Неужели все так и будет? Неужели он уже не решится на последний решающий все шаг, вспоминая улыбку Наруто и его вечную готовность сделать все ради своего друга?

Саске колебался и начинал ненавидеть себя за эту нерешительность, подводившую его в последний момент.

Наруто, Сакура, Какаши — они были невиновны, они могли улыбаться благодаря Итачи, потому что Саске всегда считал их друзьями.

Гром грянул с большей силой, надламливая небеса, трава начала шуршать, когда по ней начали бить первые капли крупного ливня.

Порох мок, пока Саске, смотря в небо, решался.

«Я не могу жалеть всю Коноху ради них, я не могу оставить это так, оставить свое прошлое с собой. Мне было хорошо, когда я убил Шимуру, как никогда, как будто я очистил имя Учиха от всех пятен, покрывавших его, как будто освободил его от связи с прогнившем миром шиноби. Когда все связи с Листом будут разорваны, имя Итачи будет очищено. Если я буду выбирать Команду семь или свою семью, друзей или месть, простите, Наруто, Сакура, Какаши, я выберу второе. Я знаю, вы не погибните и выживете, по крайней мере, я на это надеюсь. Простите, но это — мой путь шиноби».

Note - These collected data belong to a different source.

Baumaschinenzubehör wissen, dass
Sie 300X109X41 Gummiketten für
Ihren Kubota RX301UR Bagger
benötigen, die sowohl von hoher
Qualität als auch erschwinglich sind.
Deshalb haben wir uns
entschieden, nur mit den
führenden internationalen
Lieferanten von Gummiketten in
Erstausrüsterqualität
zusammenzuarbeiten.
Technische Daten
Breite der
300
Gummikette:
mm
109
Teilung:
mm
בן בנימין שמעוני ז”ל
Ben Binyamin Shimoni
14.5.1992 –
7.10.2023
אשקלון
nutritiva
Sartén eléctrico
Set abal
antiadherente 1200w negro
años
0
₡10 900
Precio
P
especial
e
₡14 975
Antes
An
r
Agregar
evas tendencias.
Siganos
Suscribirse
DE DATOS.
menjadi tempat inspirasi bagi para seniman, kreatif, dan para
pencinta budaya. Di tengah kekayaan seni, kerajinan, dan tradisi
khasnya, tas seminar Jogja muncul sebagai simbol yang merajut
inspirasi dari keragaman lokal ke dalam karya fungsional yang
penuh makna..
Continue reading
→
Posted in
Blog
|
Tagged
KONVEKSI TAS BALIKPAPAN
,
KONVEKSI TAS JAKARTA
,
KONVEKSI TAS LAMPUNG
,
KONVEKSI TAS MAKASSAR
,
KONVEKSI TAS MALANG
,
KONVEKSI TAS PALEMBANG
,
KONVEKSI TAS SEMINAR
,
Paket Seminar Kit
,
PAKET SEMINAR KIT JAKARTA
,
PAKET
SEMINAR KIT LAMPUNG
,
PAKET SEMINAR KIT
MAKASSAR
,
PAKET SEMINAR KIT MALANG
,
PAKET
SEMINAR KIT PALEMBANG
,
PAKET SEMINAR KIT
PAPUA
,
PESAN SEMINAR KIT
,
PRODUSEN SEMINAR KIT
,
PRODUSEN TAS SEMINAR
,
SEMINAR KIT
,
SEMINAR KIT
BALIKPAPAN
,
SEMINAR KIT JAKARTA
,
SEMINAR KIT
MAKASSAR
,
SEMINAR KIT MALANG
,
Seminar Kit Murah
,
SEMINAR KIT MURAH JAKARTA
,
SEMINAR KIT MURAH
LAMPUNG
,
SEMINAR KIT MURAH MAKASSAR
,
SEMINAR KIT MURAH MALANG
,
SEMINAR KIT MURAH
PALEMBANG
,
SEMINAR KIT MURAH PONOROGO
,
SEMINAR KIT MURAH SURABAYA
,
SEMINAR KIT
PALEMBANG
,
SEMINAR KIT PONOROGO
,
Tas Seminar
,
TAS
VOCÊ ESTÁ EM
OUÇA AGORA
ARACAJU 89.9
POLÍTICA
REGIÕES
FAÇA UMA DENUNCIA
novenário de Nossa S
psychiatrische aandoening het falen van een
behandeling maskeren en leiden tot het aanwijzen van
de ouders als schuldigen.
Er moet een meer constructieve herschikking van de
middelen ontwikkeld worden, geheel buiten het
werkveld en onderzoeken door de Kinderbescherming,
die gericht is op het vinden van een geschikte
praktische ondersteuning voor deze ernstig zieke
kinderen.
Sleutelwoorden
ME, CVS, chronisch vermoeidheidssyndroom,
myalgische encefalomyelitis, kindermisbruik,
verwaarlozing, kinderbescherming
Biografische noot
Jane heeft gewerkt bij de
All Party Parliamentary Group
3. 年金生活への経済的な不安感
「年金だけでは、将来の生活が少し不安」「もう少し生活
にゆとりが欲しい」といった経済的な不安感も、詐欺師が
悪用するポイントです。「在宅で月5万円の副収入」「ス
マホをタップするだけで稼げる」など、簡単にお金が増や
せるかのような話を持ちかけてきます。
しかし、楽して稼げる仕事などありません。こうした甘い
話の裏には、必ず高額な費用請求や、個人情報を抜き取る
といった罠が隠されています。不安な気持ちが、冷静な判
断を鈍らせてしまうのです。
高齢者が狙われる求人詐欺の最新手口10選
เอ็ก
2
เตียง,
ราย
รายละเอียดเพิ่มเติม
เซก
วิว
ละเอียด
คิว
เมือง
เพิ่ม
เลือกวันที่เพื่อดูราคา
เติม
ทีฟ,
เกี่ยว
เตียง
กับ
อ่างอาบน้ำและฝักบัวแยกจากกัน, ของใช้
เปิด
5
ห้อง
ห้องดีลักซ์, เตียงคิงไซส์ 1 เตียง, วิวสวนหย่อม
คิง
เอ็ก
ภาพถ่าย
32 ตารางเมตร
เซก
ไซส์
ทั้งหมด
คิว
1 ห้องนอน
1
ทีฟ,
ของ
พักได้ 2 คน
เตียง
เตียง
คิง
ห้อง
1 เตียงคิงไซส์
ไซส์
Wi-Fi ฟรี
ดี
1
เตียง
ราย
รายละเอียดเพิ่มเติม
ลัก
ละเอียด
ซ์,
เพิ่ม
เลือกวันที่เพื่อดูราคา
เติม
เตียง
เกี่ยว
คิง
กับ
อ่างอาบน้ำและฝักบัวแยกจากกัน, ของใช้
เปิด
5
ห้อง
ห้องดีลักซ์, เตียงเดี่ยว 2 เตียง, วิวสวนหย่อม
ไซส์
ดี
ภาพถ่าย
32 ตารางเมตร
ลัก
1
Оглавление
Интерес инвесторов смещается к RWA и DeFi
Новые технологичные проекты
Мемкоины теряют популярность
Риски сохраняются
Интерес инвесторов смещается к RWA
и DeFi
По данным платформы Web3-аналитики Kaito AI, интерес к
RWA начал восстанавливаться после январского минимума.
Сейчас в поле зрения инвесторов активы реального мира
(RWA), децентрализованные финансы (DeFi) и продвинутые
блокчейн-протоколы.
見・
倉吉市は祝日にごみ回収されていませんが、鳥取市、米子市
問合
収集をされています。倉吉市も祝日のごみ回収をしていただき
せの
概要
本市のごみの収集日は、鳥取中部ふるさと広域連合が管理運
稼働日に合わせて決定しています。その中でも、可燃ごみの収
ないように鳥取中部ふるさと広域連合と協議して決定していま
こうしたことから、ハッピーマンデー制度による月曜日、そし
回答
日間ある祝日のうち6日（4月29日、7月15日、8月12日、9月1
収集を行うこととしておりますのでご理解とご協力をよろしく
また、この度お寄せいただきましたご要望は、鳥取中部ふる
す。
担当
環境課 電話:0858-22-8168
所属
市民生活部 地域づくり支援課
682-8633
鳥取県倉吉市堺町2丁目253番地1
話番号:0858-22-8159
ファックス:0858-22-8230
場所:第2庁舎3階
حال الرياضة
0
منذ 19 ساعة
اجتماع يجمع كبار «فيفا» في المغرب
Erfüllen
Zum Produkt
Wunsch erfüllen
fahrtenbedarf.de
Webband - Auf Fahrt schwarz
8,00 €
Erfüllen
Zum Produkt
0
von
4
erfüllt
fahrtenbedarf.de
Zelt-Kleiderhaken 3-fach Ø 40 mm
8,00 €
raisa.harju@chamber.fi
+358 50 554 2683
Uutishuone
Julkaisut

Спичка ярко вспыхнула, Саске бросил ее к закрепленному пороху, отшатываясь назад и падая на мокрую землю, пачкаясь в земле и грязи и прикрывая голову, когда раздался громкий хлопок, как раскат грома, но лишь неприятный запах указывал на род того, что взорвалось.

В следующие секунды Саске слышал только громкий и оглушающий треск сломанных опор дамбы, слышал, как вода, забушевав и сметая все на своем пути, хлынула вниз, к Конохе, как зашумели ее смертоносные волны, и, привстав на колени и опершись на руки, Саске отрешенно и устало смотрел, как мутные потоки устремляются к Скрытому Листу.

«Все?»

Саске закрыл глаза, поднимая лицо вверх.

«Все».

Он медленно и спокойно дышал, открытым ртом жадно ловя холодные капли дождя, даже уже ливня, который разошелся и хлестал его тело как плетьми; Саске все пил и пил его воду, пресную, ледяную, не открывая глаз, дрожа от ветра и холода, и почему-то ощущая, как внутри него расползается странное и прежде неиспытанное чувство, как у человека, у которого больше не осталось никаких дел и который смотрит вокруг себя пустым взглядом.

Саске был опустошен, вне сил что-то понимать и чувствовать, даже ненавидеть он больше не мог. Теперь он, как и его брат когда-то после резни, не был способен на что-либо реагировать, что-либо ощущать, понимать, глупо и маниакально повторяя про себя единственное слово: «Конец».

Он свершил свою месть, ненависть распрощалась с ним: Саске не привык ненавидеть мертвецов.

Он понимал, что ему надо уйти отсюда как можно скорее, вылечиться, он был усталым и раненым, но даже двинуться с места сейчас не смел: он пил и пил воду, как путник, изнеможенный без живительной влаги, как тогда, в пустыне, где был другим Учихой Саске.